First Posted: 7/16/2013
Pennsylvania American Water will being replacing more than 11,200 feet of aging water main pipes in Pittston and West Pittston next week.
Starting the week of July 29, crews will install new eight-inch ductile-iron pipe along streets in Pittston, replacing existing four- and six-inch cast-iron that dates as far back as the 1920s. The street involved are Dock Street, Water Street, New Street, West Street, River Street and Morgan Lane.
Additionally, 2,800 feet of new pipe will be installed along Ann and Elm streets in West Pittston.
The project also involves replacing four fire hydrants in Pittston and West Pittston.
The combined cost of the projects is approximately $1.3 million, according to a release.
The purpose for the upgrade is threefold: to improve reliability for customers, to reduce service disruptions and increase water flows for firefighting.
Pittston City administrator Joe Moskovitz welcomes the projects, not only because they will improve water service to residents, but the company will pave the streets when the projects are finished.
“Those are streets the city now doesn’t have to worry about paving,” he said.
Last year, the water main on Church Street was replaced and the road was repaved.
Construction will take place between 7 a.m. and 4 p.m., Monday through Friday. The company expects to complete the water main installation, including transfer of all customer services and final paving restoration, by the end of September.
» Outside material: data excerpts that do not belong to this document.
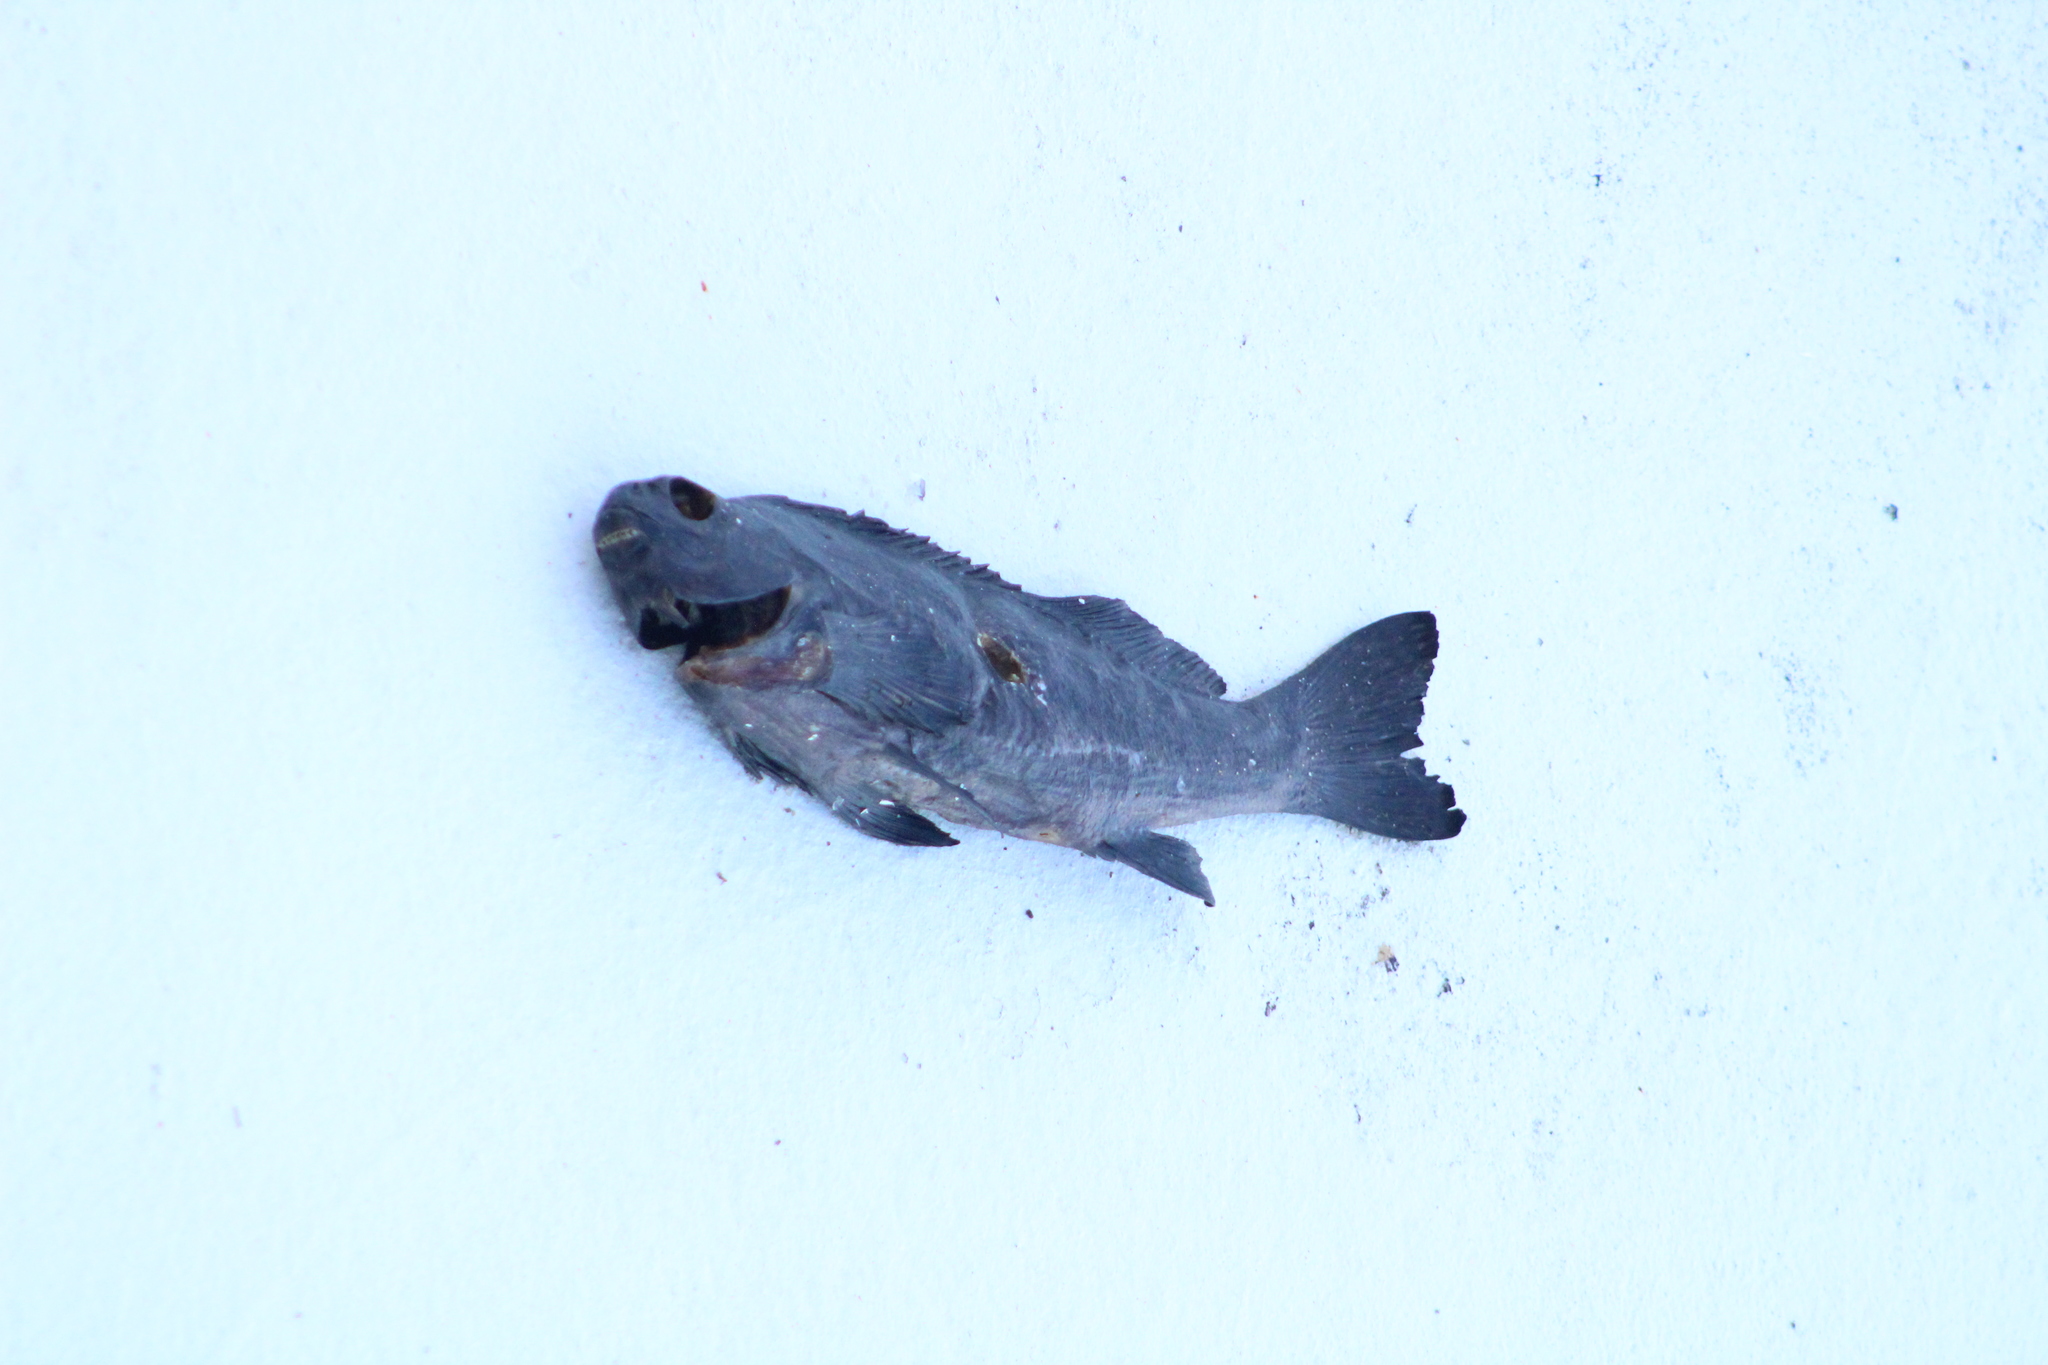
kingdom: Animalia
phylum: Chordata
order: Perciformes
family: Aplodactylidae
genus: Aplodactylus
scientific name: Aplodactylus lophodon
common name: Cockatoo fish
Anthony Gangemi, superintendent of field services for Pennsylvania American Water, said the company wants to continue to provide reliable water service to customers.
“…(W)e need to reinvest in the local water infrastructure, particularly the areas where nearly 100-year old pipeline needs to be replaced,” he said.
During construction, customers might experience temporary service interruptions, discolored water and/or lower than normal water pressure.
Crews will work as quickly as possible to shorten the length of these temporary inconveniences.
The water company is also spending $1.35 million in Pittston Township constructing a massive water tank and rehabilitating another. The million-gallon steel tank, being constructed near the company’s Nesbitt Water Treatment Plant near the Nesbitt Reservoir along state Route 502, is expected to be completed by year’s end.
An existing 250,000-gallon capacity tank in the Grimes Industrial Park in Pittston Township will be one of 14 the company will rehabilitate this year at a cost of $150,000. There are two tanks in that industrial park and the first one was rehabilitated last year.
The state’s Public Utility Commission has scheduled seven public hearings statewide over the next few weeks to take testimony regarding a proposed rate increase for Pennsylvania American Water customers.
One of the hearings will take place Aug. 6 in Scranton. If approved it would be the second rate increase since the start of 2011.
The PUC scheduled the hearings a month after it voted 5-0 on June 13 to investigate the company’s request, which proposes an annual increase in revenues of $58.8 million, or 10.1 percent. Locally, those using what’s referred to as the company’s Main Division, would see their bill increase from 11.7 percent on average. For the typical residential customer using 47,520 gallons annually the bill would increase from $630.12 to $703.56 annually if the commission approves the request as is.
Administrative Law Judges Angela T. Jones and Darlene D. Heep will conduct the Scranton hearing that will take place at 1 p.m. in Room B3 of the Scranton State Office, 100 Lackawanna Avenue.
Pennsylvania American Water, a subsidiary of American Water, is the largest water utility in the state, providing water and/or wastewater services to approximately 2.2 million people.